[Exercise materials Boundary: Start]

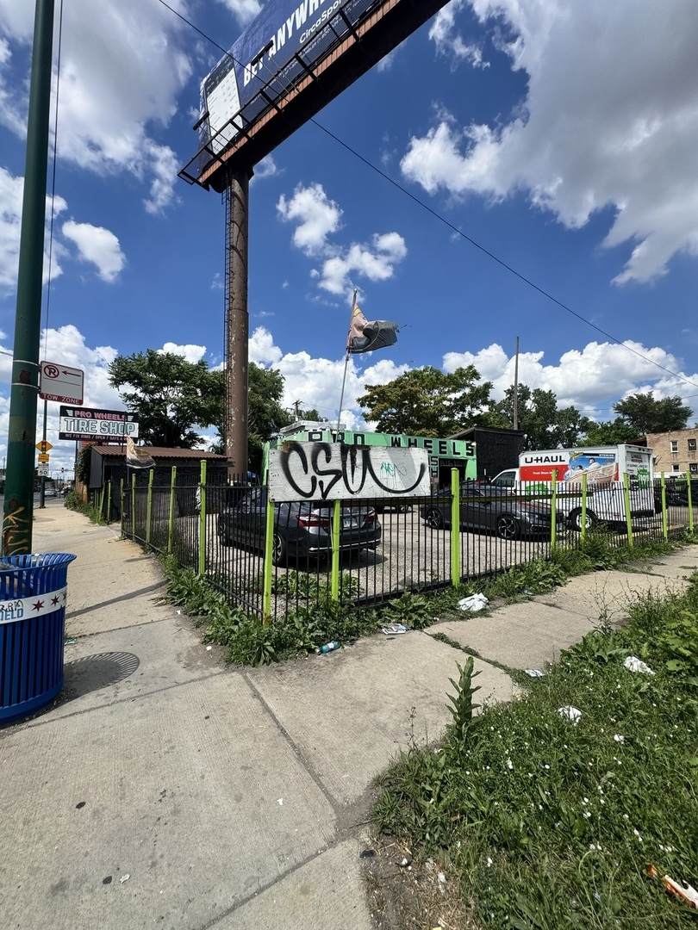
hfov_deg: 85.7
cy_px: 465
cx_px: 349
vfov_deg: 102.1
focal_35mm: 14
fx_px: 376
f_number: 2.2
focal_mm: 2.22
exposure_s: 1/2342
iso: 40
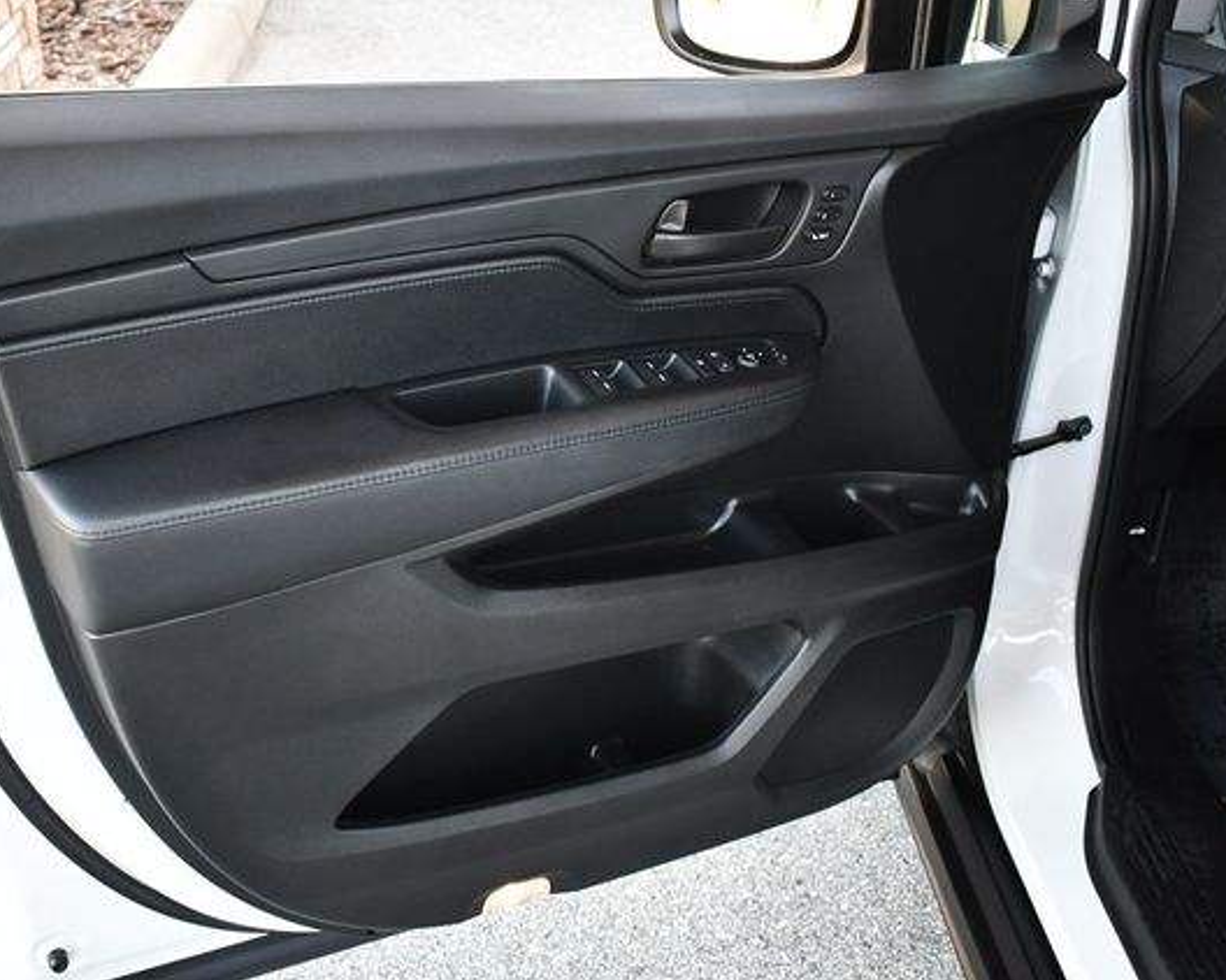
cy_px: 492
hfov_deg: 44.6
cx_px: 509
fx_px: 1487
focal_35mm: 41
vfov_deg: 36.5
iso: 800
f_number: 3.5
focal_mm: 18
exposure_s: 1/200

[Exercise materials Boundary: End]

→ **What is required**: All entries should be restated word for word; no images belong in the copy.

→ **Solution for this problem**:
hfov_deg: 85.7
cy_px: 465
cx_px: 349
vfov_deg: 102.1
focal_35mm: 14
fx_px: 376
f_number: 2.2
focal_mm: 2.22
exposure_s: 1/2342
iso: 40
cy_px: 492
hfov_deg: 44.6
cx_px: 509
fx_px: 1487
focal_35mm: 41
vfov_deg: 36.5
iso: 800
f_number: 3.5
focal_mm: 18
exposure_s: 1/200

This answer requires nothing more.